> Text under study:
◆ ◆ ◆

The Man from Barbarossa
From Wikipedia, the free encyclopedia
Jump to: navigation, search

The Man from Barbarossa
ManFromBarbarossa.jpg
Hodder & Stoughton British hardcover edition.

Author
John Gardner
Country
United Kingdom
Language
English
Series
James Bond
Genre
Spy fiction
Publisher
Hodder & Stoughton

Publication date
 1991
Media type
Print (Hardcover and Paperback)
ISBN
ISBN 0-340-53124-X
OCLC
56651059
The Man from Barbarossa, first published in 1991, was the eleventh novel by John Gardner featuring Ian Fleming's secret agent, James Bond. Carrying the Glidrose Publications copyright, it was first published in the United Kingdom by Hodder & Stoughton and in the United States by Putnam.

◆ ◆ ◆

> Material supplied:
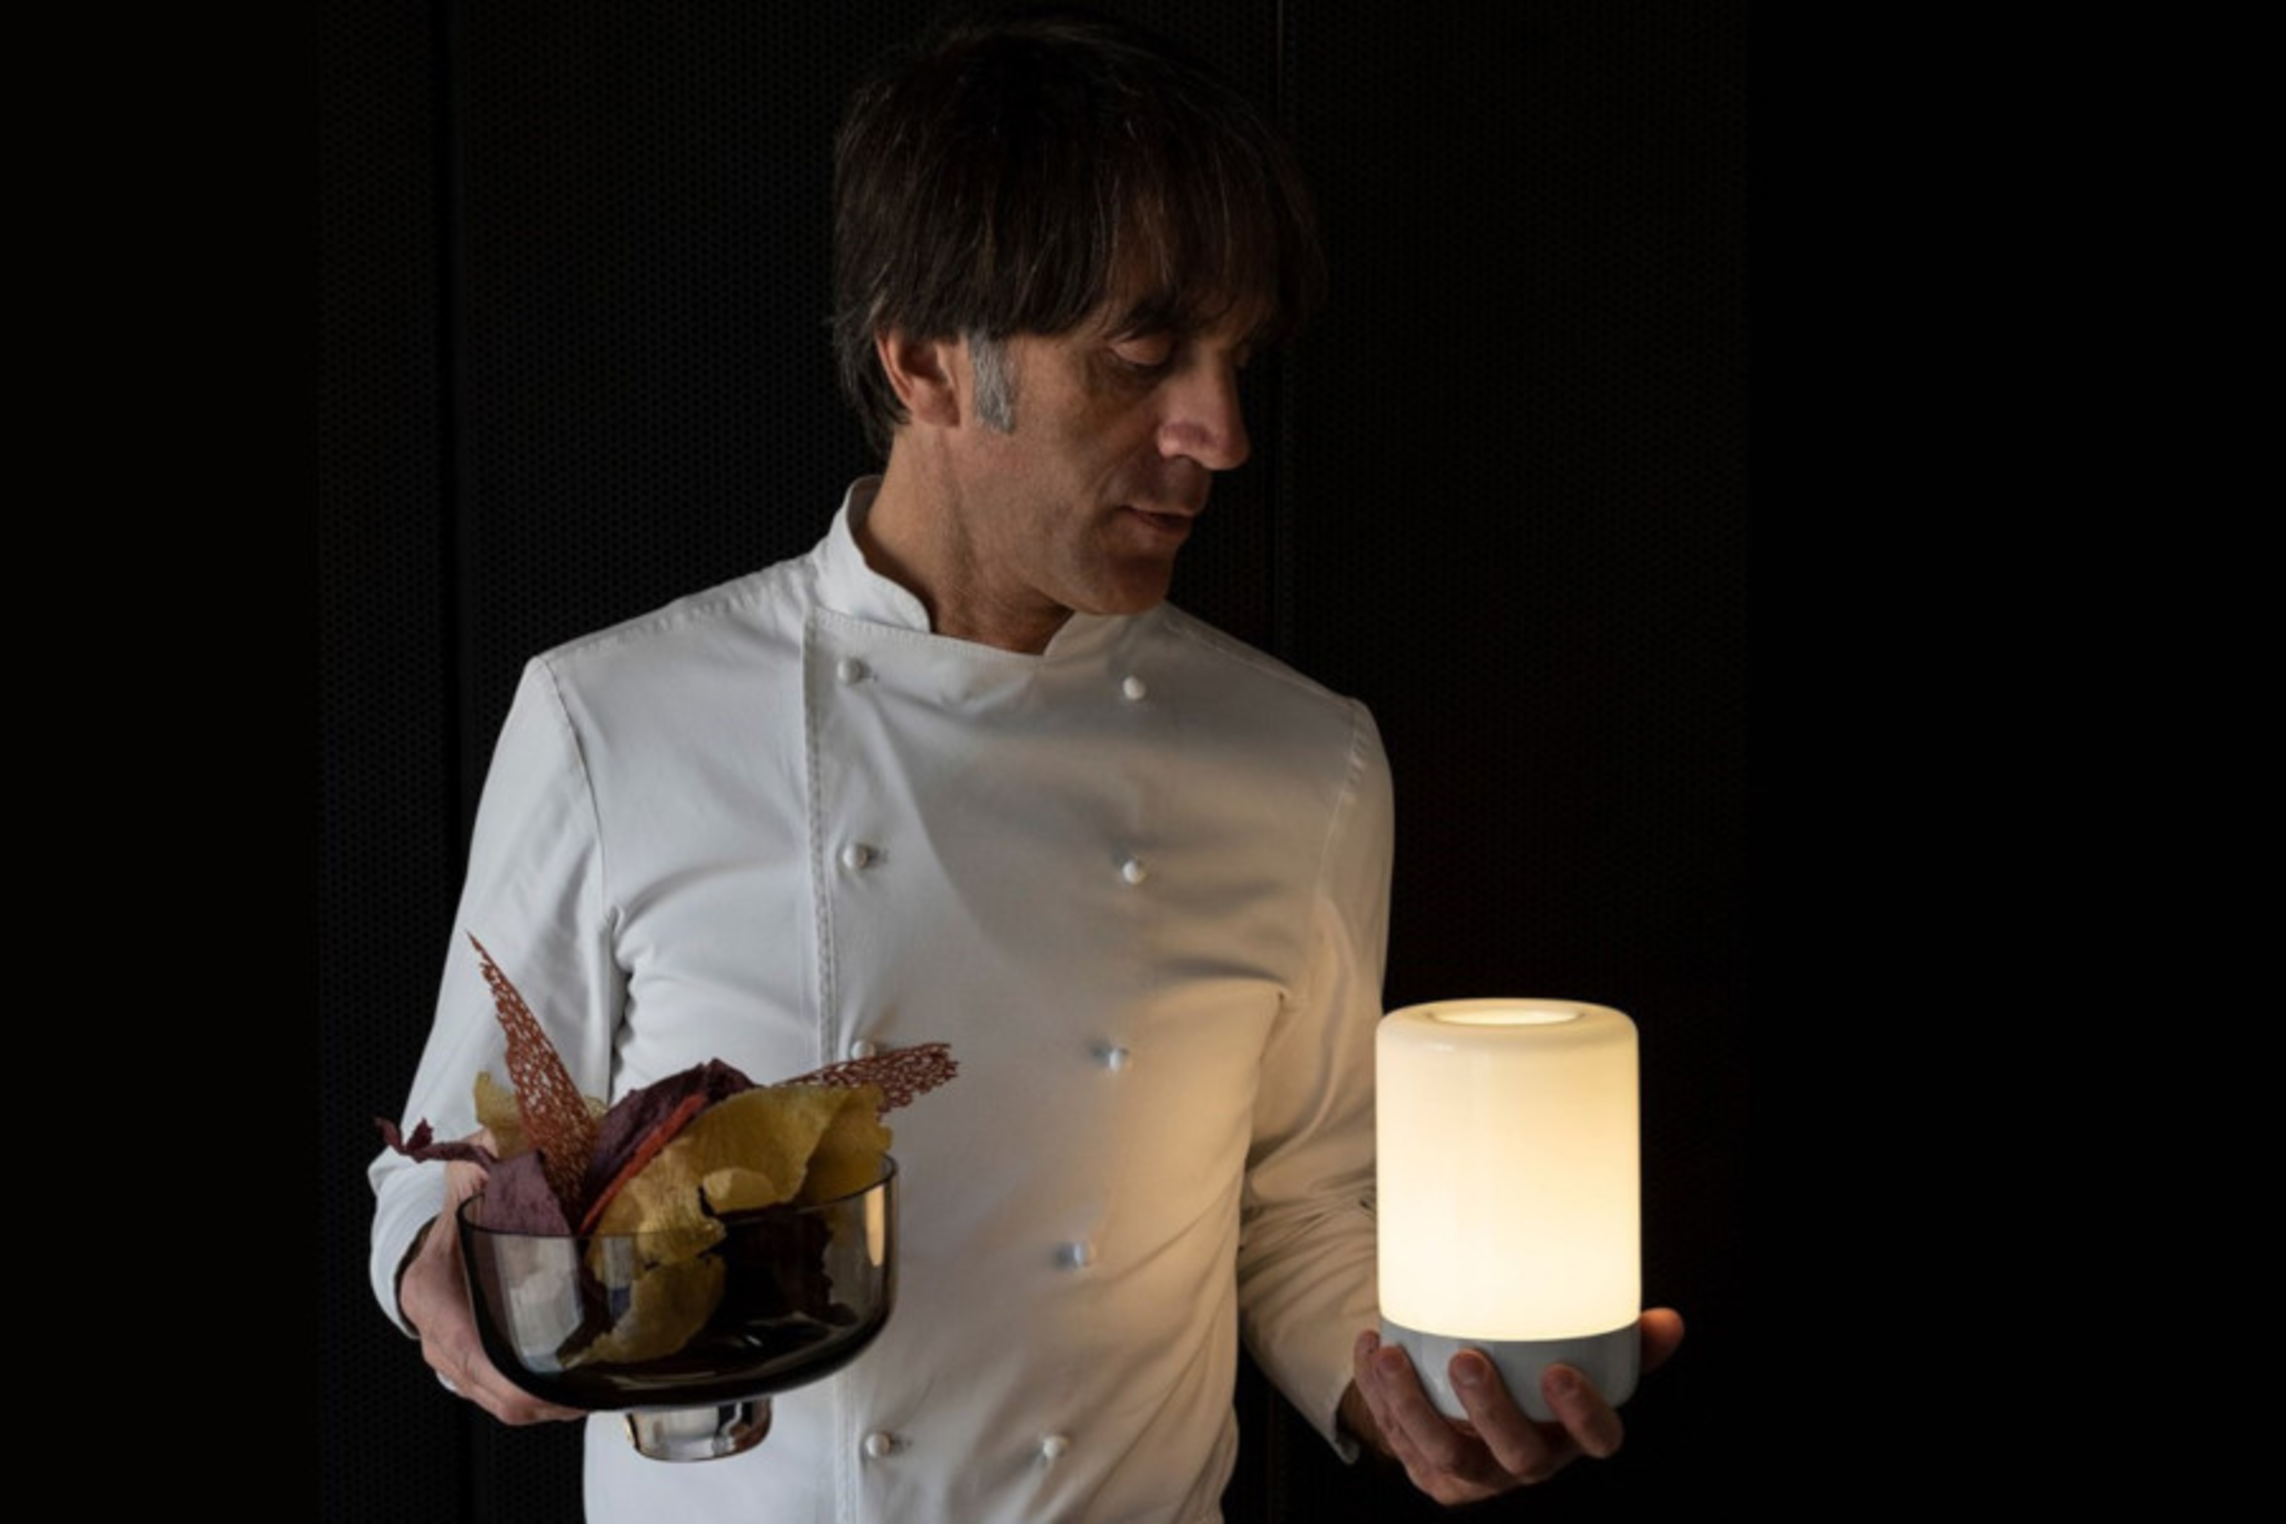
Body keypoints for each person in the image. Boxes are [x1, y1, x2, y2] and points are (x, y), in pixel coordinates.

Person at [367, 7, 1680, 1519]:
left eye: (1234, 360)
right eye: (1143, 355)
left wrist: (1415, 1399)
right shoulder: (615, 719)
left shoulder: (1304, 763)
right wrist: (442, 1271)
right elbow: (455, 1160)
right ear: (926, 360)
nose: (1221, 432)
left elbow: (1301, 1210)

◆ ◆ ◆

> Exercise tasks:
A - Copy everything from "Publication date" down to "States by Putnam." in the article on The Man from Barbarossa, substituting "Viking" for "Putnam".
B - Carry the article on The Man from Barbarossa forward from the point where it stops.

> Answers below:
A -
Publication date
 1991
Media type
Print (Hardcover and Paperback)
ISBN
ISBN 0-340-53124-X
OCLC
56651059
The Man from Barbarossa, first published in 1991, was the eleventh novel by John Gardner featuring Ian Fleming's secret agent, James Bond. Carrying the Glidrose Publications copyright, it was first published in the United Kingdom by Hodder & Stoughton and in the United States by Viking.

B -
More so than any previous Bond novel, The Man from Barbarossa acknowledges then-current world events. The story begins in January 1991 just prior to the end of the Persian Gulf War, and later includes a description of the early stage of the war against Iraq. Gardner also predicted that hardliners within the Soviet Union might attempt a coup against the government, which did occur later in 1991 but under different circumstances. The book also strongly suggests that the Cold War was soon to end, which did occur that year in December.
John Gardner has stated on many occasions that of the 007 novels he wrote, this is his favourite because it was different and had a more creative approach than all his previous attempts. Additionally, Gardner believes that of all his novels, this was also Glidrose's favourite as well, although the American publishers took a strong disliking to it.[1] Critics had a mixed reaction with many feeling it was one of Gardner's lesser Bond novels.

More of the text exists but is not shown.